# Vaping in Mauritius



## brianb3 (15/1/17)

Hi 
can any one tell me if i can vape in Mauritius and can i buy juice once i am there? 
I am also unclear if i can bring my wismec due to the batteries any advice would be a great help 

thank you 

regards 

Brian


----------



## Clouds4Days (15/1/17)

brianb3 said:


> Hi
> can any one tell me if i can vape in Mauritius and can i buy juice once i am there?
> I am also unclear if i can bring my wismec due to the batteries any advice would be a great help
> 
> ...



You can take your stuff there (gear) but you wont be able to buy fokol there.

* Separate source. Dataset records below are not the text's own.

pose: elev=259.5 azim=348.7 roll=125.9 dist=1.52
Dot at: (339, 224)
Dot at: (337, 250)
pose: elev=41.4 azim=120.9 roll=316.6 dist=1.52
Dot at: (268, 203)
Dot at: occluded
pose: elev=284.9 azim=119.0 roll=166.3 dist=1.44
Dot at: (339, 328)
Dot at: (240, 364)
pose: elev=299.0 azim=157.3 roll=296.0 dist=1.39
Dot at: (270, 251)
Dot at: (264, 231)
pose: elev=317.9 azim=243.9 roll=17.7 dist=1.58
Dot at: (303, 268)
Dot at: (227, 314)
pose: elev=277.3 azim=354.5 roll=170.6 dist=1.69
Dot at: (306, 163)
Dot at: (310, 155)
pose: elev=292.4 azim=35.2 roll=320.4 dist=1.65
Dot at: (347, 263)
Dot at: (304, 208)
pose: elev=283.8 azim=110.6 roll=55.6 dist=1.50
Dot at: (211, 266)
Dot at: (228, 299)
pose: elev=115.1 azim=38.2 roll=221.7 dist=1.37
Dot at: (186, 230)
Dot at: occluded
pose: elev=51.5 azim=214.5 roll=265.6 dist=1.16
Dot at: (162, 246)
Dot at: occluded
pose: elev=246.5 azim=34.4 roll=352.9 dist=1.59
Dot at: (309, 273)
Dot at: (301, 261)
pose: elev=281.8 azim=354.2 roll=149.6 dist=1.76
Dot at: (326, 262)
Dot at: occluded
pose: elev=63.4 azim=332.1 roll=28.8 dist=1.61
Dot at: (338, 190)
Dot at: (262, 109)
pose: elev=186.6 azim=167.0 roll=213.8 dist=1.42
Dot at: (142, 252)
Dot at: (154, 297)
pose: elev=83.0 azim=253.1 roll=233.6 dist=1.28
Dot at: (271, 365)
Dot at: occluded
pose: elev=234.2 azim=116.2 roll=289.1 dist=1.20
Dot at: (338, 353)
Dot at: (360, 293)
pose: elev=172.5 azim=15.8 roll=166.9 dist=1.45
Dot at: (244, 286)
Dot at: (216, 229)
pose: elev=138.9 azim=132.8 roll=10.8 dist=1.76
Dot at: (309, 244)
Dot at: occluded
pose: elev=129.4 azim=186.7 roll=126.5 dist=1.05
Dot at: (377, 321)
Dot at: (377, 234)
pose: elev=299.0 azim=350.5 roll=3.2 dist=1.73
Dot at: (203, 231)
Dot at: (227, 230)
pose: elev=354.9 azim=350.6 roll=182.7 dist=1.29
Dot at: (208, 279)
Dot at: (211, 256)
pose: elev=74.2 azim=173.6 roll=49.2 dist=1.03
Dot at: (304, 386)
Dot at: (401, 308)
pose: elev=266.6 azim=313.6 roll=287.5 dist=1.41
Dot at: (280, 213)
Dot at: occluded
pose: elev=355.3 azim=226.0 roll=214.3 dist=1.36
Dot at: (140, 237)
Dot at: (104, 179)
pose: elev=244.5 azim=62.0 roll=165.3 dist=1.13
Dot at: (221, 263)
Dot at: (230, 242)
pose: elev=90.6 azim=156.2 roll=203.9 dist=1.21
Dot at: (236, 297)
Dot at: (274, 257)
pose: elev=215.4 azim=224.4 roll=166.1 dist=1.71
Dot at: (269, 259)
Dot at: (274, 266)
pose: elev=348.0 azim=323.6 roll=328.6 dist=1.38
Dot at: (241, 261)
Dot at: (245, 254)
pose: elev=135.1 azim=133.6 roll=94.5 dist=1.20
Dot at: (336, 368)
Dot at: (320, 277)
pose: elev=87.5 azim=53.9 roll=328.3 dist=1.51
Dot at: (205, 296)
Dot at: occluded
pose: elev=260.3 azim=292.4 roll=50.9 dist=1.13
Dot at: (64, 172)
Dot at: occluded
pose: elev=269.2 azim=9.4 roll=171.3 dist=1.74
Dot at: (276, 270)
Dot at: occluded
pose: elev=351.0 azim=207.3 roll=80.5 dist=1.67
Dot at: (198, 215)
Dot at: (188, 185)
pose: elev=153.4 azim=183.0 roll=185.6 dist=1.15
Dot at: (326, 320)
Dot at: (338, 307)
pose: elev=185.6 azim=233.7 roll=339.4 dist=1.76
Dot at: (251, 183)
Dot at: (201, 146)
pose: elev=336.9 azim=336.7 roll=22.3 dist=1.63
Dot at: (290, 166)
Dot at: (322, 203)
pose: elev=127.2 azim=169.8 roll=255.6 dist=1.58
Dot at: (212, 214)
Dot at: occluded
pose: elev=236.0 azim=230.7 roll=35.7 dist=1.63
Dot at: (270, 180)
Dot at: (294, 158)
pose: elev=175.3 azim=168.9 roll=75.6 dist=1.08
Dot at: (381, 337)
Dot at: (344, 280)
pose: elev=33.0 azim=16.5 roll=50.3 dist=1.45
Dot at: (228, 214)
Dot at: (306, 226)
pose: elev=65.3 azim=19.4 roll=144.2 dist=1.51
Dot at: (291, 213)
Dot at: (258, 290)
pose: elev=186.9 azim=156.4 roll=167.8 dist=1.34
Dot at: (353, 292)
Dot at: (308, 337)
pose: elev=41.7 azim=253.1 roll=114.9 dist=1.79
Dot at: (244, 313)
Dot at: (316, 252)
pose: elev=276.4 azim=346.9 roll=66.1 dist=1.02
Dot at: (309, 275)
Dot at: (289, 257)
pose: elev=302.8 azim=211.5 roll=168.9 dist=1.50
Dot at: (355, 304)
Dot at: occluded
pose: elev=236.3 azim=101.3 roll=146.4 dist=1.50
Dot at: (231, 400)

Reactions: Like 1 | Funny 1


----------



## Clouds4Days (15/1/17)

We have a member that lives in Mauritius.
He buys all his supplies from us here in S.A.
Read here-

http://www.ecigssa.co.za/hello-from-mauritius.t5835/


----------



## AlexL (15/1/17)

Jup thats correct you cannot legally purchase any vaping equipment or e juice in Mauritius . i have seen and sampled some items purchased "back door" in Maritius .. it was cheap nasty chineese junk branded Hotcig, probably fake ... the tank leaked continously even when filled with good local SA juice, the blackmarket Mauritius e juice was also made in china was as thin as water was apparently a cherry flavor but tasted like glue.. yuk.....no troubles taking your own hardware and juices over.. jus remove the batteries and have them stored safely in a battery box that u can buy from most vape shops and you should be ok....

Reactions: Like 1


----------



## brianb3 (16/1/17)

Clouds4Days said:


> You can take your stuff there (gear) but you wont be able to buy fokol there.


Thanks for your response. may be better if i just take my istick rather than a battery mod i will fill up on juice in my checked bags


----------



## brianb3 (16/1/17)

AlexL said:


> Jup thats correct you cannot legally purchase any vaping equipment or e juice in Mauritius . i have seen and sampled some items purchased "back door" in Maritius .. it was cheap nasty chineese junk branded Hotcig, probably fake ... the tank leaked continously even when filled with good local SA juice, the blackmarket Mauritius e juice was also made in china was as thin as water was apparently a cherry flavor but tasted like glue.. yuk.....no troubles taking your own hardware and juices over.. jus remove the batteries and have them stored safely in a battery box that u can buy from most vape shops and you should be ok....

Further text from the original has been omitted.